**THE TASK**
Word for word, restate all the records; images are not part of the copy.

(Page-level text extractions)
%%

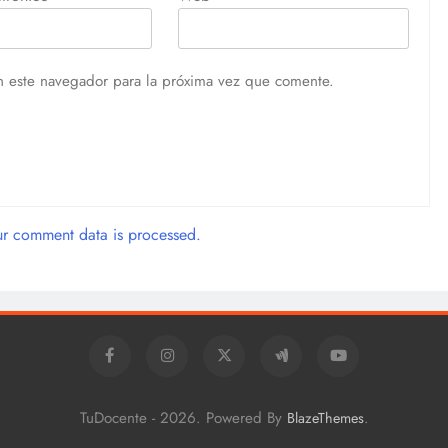
n este navegador para la próxima vez que comente.
r comment data is processed.
TuDocente - 2026. Powered By
.
BlazeThemes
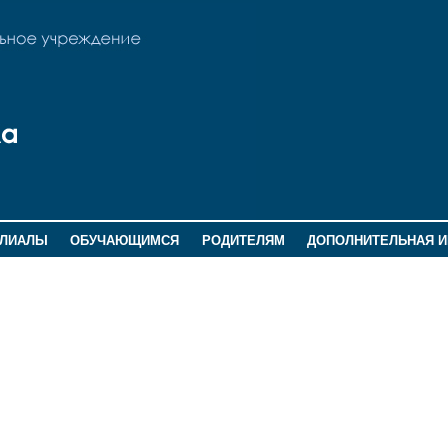
ИЛИАЛЫ
ОБУЧАЮЩИМСЯ
РОДИТЕЛЯМ
ДОПОЛНИТЕЛЬНАЯ 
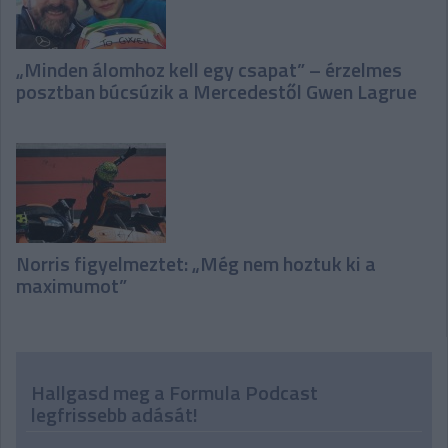
„Minden álomhoz kell egy csapat” – érzelmes
posztban búcsúzik a Mercedestől Gwen Lagrue
Norris figyelmeztet: „Még nem hoztuk ki a
maximumot”
Hallgasd meg a Formula Podcast
legfrissebb adását!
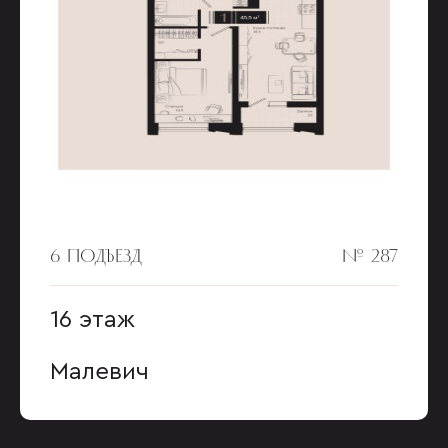
6 ПОДЪЕЗД
№ 287
16 этаж
Малевич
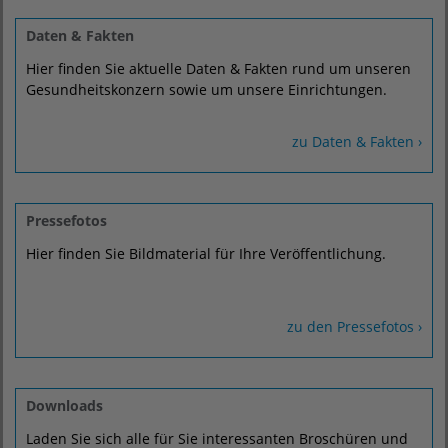
Daten & Fakten
Hier finden Sie aktuelle Daten & Fakten rund um unseren
Gesundheitskonzern sowie um unsere Einrichtungen.
zu Daten & Fakten ›
Pressefotos
Hier finden Sie Bildmaterial für Ihre Veröffentlichung.
zu den Pressefotos ›
Downloads
Laden Sie sich alle für Sie interessanten Broschüren und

%%

**TASK OUTPUT**
n este navegador para la próxima vez que comente.
r comment data is processed.
TuDocente - 2026. Powered By
.
BlazeThemes
ИЛИАЛЫ
ОБУЧАЮЩИМСЯ
РОДИТЕЛЯМ
ДОПОЛНИТЕЛЬНАЯ 
„Minden álomhoz kell egy csapat” – érzelmes
posztban búcsúzik a Mercedestől Gwen Lagrue
Norris figyelmeztet: „Még nem hoztuk ki a
maximumot”
Hallgasd meg a Formula Podcast
legfrissebb adását!
6 ПОДЪЕЗД
№ 287
16 этаж
Малевич
Daten & Fakten
Hier finden Sie aktuelle Daten & Fakten rund um unseren
Gesundheitskonzern sowie um unsere Einrichtungen.
zu Daten & Fakten ›
Pressefotos
Hier finden Sie Bildmaterial für Ihre Veröffentlichung.
zu den Pressefotos ›
Downloads
Laden Sie sich alle für Sie interessanten Broschüren und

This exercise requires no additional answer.